_Collected material_.
━━━━━━━━━━━━━━━━━━━━━━━━━━━━━━
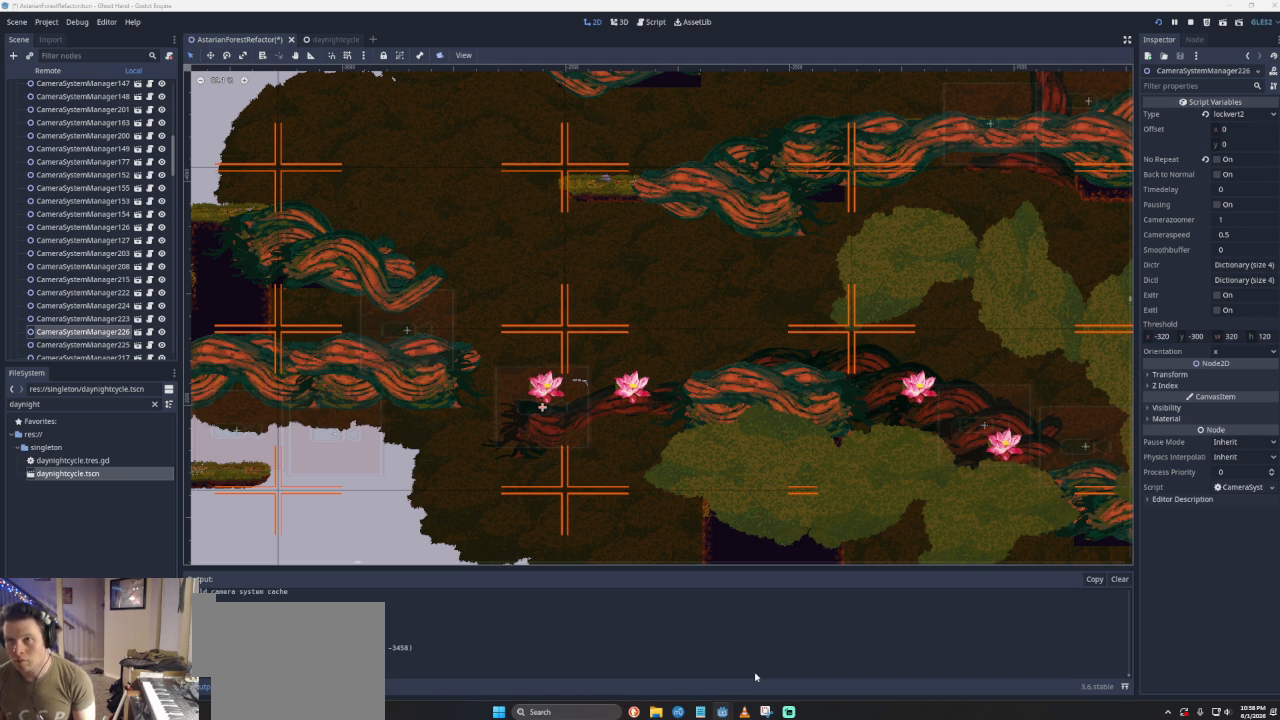
{"buttons": [], "left_stick": "center", "events": []}
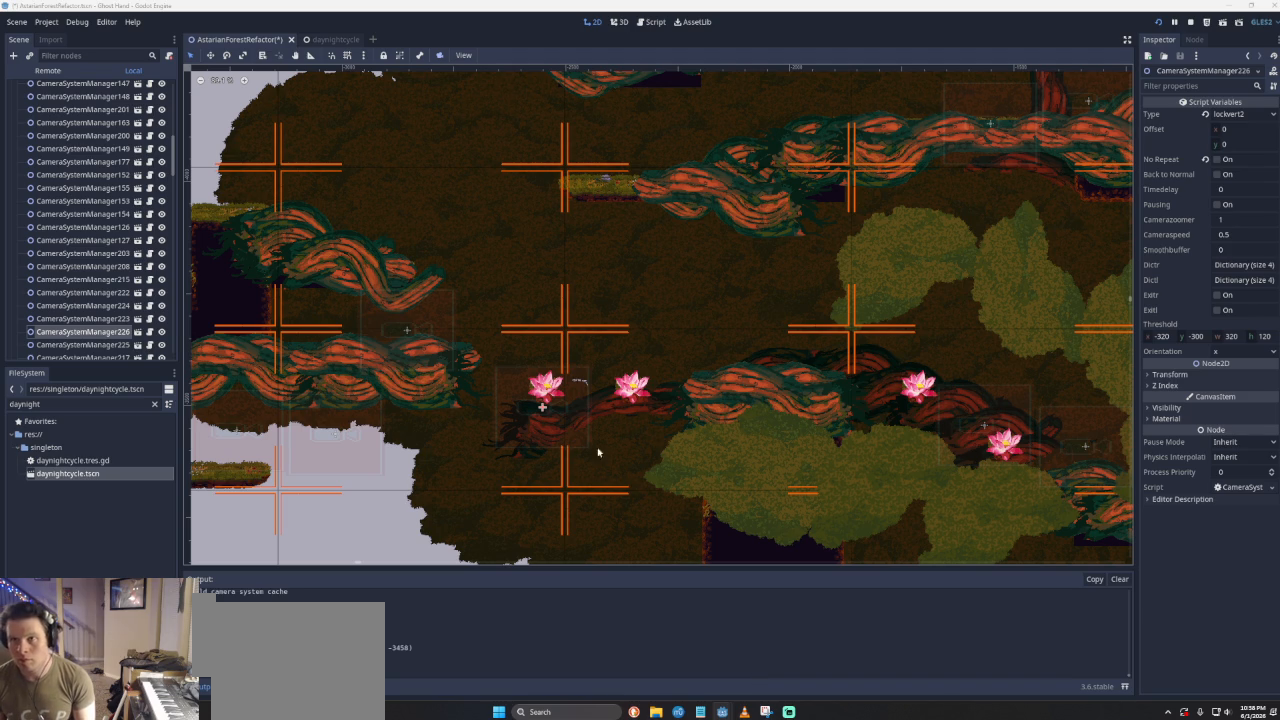
{"buttons": [], "left_stick": "center", "events": []}
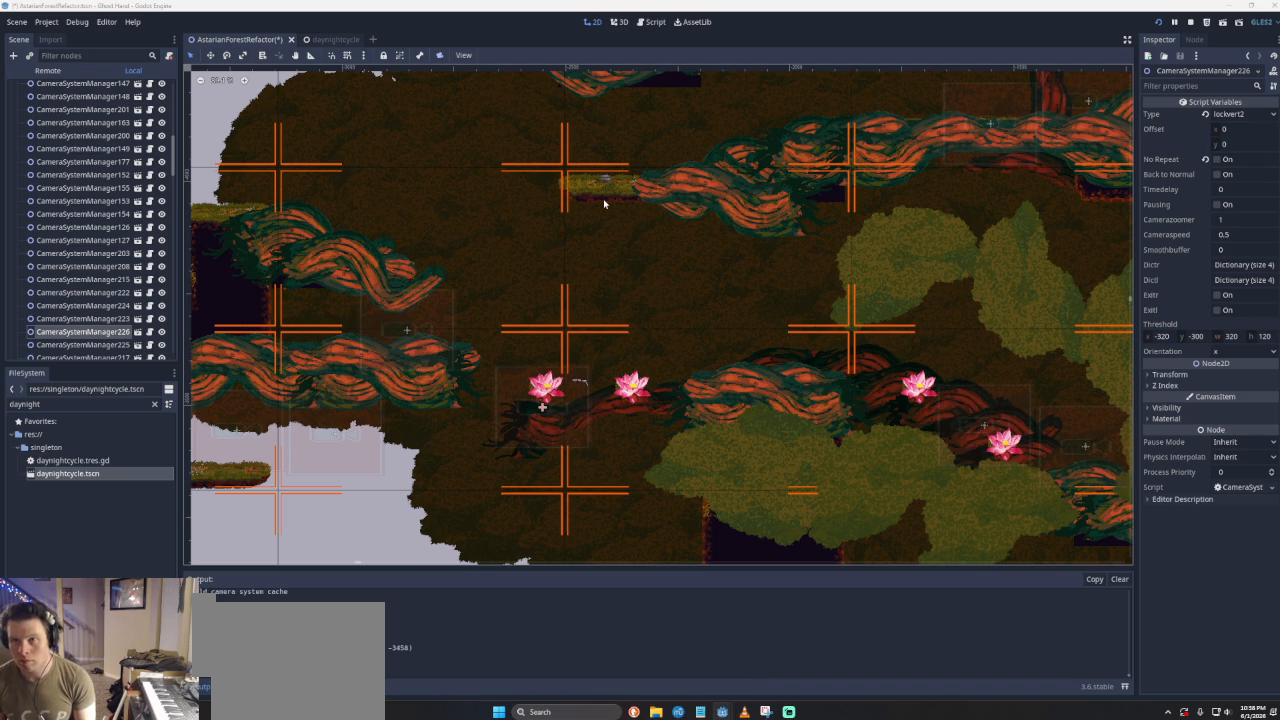
{"buttons": [], "left_stick": "center", "events": []}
━━━━━━━━━━━━━━━━━━━━━━━━━━━━━━
_What you have to do_.
Word for word, print the material above, but without its pictures.

_Response box_.
{"buttons": [], "left_stick": "center", "events": []}
{"buttons": [], "left_stick": "center", "events": []}
{"buttons": [], "left_stick": "center", "events": []}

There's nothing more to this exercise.